→ Problem
Write out again only the lines that run from the start of the entries to the line containing "Link di servizio", both included.

→ Extracted material
>>

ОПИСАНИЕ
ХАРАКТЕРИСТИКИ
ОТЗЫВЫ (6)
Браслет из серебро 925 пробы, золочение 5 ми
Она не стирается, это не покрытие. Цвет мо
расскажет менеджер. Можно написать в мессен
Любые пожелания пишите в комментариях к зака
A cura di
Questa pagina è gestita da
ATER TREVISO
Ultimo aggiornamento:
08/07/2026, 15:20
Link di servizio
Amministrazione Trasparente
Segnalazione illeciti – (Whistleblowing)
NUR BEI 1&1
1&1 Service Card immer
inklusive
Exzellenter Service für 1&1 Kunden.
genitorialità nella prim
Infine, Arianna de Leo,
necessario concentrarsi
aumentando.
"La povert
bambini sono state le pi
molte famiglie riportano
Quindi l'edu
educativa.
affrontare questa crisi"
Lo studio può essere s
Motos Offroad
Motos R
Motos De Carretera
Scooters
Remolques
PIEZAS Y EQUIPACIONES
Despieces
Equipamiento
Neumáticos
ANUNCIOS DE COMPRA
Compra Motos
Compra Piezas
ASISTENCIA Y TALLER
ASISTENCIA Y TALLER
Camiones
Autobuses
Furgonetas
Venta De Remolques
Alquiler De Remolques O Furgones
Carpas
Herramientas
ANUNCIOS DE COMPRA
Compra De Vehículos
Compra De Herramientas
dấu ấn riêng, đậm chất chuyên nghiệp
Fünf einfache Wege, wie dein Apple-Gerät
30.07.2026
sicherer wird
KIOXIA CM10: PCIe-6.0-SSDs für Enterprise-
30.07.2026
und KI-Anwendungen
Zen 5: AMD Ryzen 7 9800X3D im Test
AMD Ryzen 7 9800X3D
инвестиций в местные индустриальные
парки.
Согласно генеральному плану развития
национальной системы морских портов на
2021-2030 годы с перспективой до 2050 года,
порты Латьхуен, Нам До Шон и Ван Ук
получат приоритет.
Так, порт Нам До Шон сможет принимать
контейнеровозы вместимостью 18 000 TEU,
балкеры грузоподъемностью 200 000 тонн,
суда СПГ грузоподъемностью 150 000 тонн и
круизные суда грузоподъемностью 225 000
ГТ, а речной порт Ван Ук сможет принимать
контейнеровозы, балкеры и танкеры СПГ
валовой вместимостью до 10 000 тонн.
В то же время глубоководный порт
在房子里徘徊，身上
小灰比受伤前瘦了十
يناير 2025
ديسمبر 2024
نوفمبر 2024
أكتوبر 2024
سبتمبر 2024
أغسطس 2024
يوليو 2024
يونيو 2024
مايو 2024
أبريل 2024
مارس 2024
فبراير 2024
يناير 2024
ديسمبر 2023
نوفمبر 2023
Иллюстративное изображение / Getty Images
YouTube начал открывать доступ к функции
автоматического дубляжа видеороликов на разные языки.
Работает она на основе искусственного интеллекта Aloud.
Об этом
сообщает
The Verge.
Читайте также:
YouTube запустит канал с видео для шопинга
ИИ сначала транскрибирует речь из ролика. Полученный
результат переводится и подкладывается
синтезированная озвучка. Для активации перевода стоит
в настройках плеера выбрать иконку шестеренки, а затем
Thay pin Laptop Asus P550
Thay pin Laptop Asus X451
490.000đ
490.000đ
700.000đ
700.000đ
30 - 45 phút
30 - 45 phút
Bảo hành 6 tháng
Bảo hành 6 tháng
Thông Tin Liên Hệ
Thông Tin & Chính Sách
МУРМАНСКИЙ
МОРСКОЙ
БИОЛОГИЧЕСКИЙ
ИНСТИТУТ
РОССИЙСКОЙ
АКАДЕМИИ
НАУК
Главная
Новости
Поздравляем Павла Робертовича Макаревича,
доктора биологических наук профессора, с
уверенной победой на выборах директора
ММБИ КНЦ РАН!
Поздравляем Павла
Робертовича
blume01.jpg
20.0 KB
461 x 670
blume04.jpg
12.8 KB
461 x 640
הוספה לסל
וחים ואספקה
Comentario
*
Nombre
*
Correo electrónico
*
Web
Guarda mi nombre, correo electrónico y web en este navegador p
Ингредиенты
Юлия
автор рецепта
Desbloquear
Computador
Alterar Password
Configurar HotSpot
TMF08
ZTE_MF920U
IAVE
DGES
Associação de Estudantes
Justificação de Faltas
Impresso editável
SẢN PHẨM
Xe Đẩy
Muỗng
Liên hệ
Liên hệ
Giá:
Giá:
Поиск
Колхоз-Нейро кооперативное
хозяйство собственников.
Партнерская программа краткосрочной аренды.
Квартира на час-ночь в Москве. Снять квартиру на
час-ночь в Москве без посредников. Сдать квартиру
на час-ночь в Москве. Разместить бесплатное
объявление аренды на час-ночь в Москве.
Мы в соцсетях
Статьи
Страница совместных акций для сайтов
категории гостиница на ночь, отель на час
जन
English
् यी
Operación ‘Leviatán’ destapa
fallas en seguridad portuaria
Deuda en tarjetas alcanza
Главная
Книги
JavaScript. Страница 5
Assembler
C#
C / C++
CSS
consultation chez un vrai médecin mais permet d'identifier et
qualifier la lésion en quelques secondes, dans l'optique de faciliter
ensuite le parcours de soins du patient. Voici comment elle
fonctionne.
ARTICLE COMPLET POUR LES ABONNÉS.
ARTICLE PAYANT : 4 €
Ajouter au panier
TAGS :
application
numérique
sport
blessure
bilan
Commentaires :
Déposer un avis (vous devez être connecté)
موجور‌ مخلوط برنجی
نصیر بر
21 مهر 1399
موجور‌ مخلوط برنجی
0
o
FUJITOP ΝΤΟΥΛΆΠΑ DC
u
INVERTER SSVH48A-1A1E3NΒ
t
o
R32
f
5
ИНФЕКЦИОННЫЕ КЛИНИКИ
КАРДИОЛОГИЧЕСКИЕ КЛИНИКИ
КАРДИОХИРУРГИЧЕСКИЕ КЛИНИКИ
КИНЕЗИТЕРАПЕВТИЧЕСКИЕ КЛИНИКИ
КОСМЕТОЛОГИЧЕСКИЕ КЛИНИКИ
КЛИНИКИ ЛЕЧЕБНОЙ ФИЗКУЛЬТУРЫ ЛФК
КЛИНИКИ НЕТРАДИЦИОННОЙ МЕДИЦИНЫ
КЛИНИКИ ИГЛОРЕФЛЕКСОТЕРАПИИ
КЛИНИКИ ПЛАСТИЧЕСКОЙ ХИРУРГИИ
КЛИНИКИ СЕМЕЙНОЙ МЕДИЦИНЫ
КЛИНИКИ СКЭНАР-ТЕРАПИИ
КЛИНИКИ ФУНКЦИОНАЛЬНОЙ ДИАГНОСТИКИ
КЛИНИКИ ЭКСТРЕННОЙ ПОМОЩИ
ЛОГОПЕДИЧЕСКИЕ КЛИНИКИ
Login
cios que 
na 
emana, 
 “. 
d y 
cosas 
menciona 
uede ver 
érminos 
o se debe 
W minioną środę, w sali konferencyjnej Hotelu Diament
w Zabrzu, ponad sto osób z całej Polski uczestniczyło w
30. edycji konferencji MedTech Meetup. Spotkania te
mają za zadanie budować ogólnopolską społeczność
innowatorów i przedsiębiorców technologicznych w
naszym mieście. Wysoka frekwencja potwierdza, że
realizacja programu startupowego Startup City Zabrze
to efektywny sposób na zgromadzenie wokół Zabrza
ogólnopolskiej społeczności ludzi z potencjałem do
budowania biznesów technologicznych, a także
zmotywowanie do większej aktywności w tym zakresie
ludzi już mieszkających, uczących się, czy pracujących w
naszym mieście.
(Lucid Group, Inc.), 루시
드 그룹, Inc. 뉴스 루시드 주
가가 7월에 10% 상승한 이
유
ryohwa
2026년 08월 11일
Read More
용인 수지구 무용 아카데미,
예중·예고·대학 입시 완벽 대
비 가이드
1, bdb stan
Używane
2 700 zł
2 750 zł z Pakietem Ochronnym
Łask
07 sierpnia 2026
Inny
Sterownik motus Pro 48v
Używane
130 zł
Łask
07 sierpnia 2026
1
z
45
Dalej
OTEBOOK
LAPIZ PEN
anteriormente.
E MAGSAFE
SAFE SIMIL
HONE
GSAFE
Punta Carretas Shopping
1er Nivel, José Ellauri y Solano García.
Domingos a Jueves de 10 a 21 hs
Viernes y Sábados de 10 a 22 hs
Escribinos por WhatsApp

<<

→ Your solution
ОПИСАНИЕ
ХАРАКТЕРИСТИКИ
ОТЗЫВЫ (6)
Браслет из серебро 925 пробы, золочение 5 ми
Она не стирается, это не покрытие. Цвет мо
расскажет менеджер. Можно написать в мессен
Любые пожелания пишите в комментариях к зака
A cura di
Questa pagina è gestita da
ATER TREVISO
Ultimo aggiornamento:
08/07/2026, 15:20
Link di servizio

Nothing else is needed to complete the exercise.